Task brief: Look at the entries below and reproduce them exactly.

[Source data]
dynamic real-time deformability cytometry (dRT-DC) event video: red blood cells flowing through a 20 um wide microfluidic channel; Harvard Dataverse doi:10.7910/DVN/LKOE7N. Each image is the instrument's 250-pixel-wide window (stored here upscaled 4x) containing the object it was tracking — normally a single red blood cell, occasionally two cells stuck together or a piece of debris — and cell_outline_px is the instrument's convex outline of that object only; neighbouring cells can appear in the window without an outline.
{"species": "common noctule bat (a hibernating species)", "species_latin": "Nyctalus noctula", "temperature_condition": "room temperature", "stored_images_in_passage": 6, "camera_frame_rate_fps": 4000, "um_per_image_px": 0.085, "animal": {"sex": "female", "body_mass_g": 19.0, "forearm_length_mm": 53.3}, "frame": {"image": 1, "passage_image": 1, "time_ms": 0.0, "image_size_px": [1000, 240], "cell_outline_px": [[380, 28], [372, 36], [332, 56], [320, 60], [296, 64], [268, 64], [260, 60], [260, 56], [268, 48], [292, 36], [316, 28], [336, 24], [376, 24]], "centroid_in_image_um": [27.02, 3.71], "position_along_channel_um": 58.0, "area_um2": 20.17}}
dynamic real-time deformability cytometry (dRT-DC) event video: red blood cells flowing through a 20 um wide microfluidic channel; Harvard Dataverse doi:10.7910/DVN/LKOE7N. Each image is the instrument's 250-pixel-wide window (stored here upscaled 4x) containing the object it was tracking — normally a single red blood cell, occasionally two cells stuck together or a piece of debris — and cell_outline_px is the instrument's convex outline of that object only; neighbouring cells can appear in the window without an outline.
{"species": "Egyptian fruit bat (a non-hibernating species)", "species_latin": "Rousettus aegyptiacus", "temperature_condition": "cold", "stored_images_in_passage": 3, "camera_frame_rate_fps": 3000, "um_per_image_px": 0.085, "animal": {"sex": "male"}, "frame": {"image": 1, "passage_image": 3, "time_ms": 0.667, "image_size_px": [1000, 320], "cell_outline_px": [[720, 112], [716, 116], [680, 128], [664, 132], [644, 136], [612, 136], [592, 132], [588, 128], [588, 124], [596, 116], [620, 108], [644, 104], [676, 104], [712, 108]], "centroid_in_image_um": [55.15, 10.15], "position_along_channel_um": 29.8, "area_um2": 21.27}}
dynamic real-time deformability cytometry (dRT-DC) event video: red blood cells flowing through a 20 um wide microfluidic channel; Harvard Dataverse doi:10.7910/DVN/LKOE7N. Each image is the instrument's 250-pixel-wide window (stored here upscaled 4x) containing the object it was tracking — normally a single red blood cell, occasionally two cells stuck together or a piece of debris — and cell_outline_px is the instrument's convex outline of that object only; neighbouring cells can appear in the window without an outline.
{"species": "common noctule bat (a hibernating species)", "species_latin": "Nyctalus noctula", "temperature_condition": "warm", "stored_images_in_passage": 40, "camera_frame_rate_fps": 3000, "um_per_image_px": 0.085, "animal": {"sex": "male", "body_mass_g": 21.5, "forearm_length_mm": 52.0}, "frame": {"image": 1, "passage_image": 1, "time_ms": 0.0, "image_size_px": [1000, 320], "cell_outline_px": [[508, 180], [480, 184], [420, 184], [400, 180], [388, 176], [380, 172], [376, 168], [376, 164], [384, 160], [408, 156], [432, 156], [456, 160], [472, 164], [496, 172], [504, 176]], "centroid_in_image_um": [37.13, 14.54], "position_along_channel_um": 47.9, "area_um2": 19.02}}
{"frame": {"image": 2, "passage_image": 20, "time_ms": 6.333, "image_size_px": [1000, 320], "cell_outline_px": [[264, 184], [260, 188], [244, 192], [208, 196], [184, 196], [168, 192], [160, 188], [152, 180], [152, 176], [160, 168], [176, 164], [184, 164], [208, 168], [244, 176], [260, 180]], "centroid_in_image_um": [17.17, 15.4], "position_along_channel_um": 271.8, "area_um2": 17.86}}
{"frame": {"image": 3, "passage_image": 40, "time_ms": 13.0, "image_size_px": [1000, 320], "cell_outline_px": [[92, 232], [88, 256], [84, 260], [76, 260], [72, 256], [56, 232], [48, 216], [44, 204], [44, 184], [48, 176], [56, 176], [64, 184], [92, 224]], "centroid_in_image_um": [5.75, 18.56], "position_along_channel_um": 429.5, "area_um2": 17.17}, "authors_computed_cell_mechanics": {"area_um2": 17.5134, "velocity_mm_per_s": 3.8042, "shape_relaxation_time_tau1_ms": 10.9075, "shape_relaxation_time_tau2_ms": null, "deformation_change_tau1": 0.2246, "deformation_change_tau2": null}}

Solution for this problem:
dynamic real-time deformability cytometry (dRT-DC) event video: red blood cells flowing through a 20 um wide microfluidic channel; Harvard Dataverse doi:10.7910/DVN/LKOE7N. Each image is the instrument's 250-pixel-wide window (stored here upscaled 4x) containing the object it was tracking — normally a single red blood cell, occasionally two cells stuck together or a piece of debris — and cell_outline_px is the instrument's convex outline of that object only; neighbouring cells can appear in the window without an outline.
{"species": "common noctule bat (a hibernating species)", "species_latin": "Nyctalus noctula", "temperature_condition": "room temperature", "stored_images_in_passage": 6, "camera_frame_rate_fps": 4000, "um_per_image_px": 0.085, "animal": {"sex": "female", "body_mass_g": 19.0, "forearm_length_mm": 53.3}, "frame": {"image": 1, "passage_image": 1, "time_ms": 0.0, "image_size_px": [1000, 240], "cell_outline_px": [[380, 28], [372, 36], [332, 56], [320, 60], [296, 64], [268, 64], [260, 60], [260, 56], [268, 48], [292, 36], [316, 28], [336, 24], [376, 24]], "centroid_in_image_um": [27.02, 3.71], "position_along_channel_um": 58.0, "area_um2": 20.17}}
dynamic real-time deformability cytometry (dRT-DC) event video: red blood cells flowing through a 20 um wide microfluidic channel; Harvard Dataverse doi:10.7910/DVN/LKOE7N. Each image is the instrument's 250-pixel-wide window (stored here upscaled 4x) containing the object it was tracking — normally a single red blood cell, occasionally two cells stuck together or a piece of debris — and cell_outline_px is the instrument's convex outline of that object only; neighbouring cells can appear in the window without an outline.
{"species": "Egyptian fruit bat (a non-hibernating species)", "species_latin": "Rousettus aegyptiacus", "temperature_condition": "cold", "stored_images_in_passage": 3, "camera_frame_rate_fps": 3000, "um_per_image_px": 0.085, "animal": {"sex": "male"}, "frame": {"image": 1, "passage_image": 3, "time_ms": 0.667, "image_size_px": [1000, 320], "cell_outline_px": [[720, 112], [716, 116], [680, 128], [664, 132], [644, 136], [612, 136], [592, 132], [588, 128], [588, 124], [596, 116], [620, 108], [644, 104], [676, 104], [712, 108]], "centroid_in_image_um": [55.15, 10.15], "position_along_channel_um": 29.8, "area_um2": 21.27}}
dynamic real-time deformability cytometry (dRT-DC) event video: red blood cells flowing through a 20 um wide microfluidic channel; Harvard Dataverse doi:10.7910/DVN/LKOE7N. Each image is the instrument's 250-pixel-wide window (stored here upscaled 4x) containing the object it was tracking — normally a single red blood cell, occasionally two cells stuck together or a piece of debris — and cell_outline_px is the instrument's convex outline of that object only; neighbouring cells can appear in the window without an outline.
{"species": "common noctule bat (a hibernating species)", "species_latin": "Nyctalus noctula", "temperature_condition": "warm", "stored_images_in_passage": 40, "camera_frame_rate_fps": 3000, "um_per_image_px": 0.085, "animal": {"sex": "male", "body_mass_g": 21.5, "forearm_length_mm": 52.0}, "frame": {"image": 1, "passage_image": 1, "time_ms": 0.0, "image_size_px": [1000, 320], "cell_outline_px": [[508, 180], [480, 184], [420, 184], [400, 180], [388, 176], [380, 172], [376, 168], [376, 164], [384, 160], [408, 156], [432, 156], [456, 160], [472, 164], [496, 172], [504, 176]], "centroid_in_image_um": [37.13, 14.54], "position_along_channel_um": 47.9, "area_um2": 19.02}}
{"frame": {"image": 2, "passage_image": 20, "time_ms": 6.333, "image_size_px": [1000, 320], "cell_outline_px": [[264, 184], [260, 188], [244, 192], [208, 196], [184, 196], [168, 192], [160, 188], [152, 180], [152, 176], [160, 168], [176, 164], [184, 164], [208, 168], [244, 176], [260, 180]], "centroid_in_image_um": [17.17, 15.4], "position_along_channel_um": 271.8, "area_um2": 17.86}}
{"frame": {"image": 3, "passage_image": 40, "time_ms": 13.0, "image_size_px": [1000, 320], "cell_outline_px": [[92, 232], [88, 256], [84, 260], [76, 260], [72, 256], [56, 232], [48, 216], [44, 204], [44, 184], [48, 176], [56, 176], [64, 184], [92, 224]], "centroid_in_image_um": [5.75, 18.56], "position_along_channel_um": 429.5, "area_um2": 17.17}, "authors_computed_cell_mechanics": {"area_um2": 17.5134, "velocity_mm_per_s": 3.8042, "shape_relaxation_time_tau1_ms": 10.9075, "shape_relaxation_time_tau2_ms": null, "deformation_change_tau1": 0.2246, "deformation_change_tau2": null}}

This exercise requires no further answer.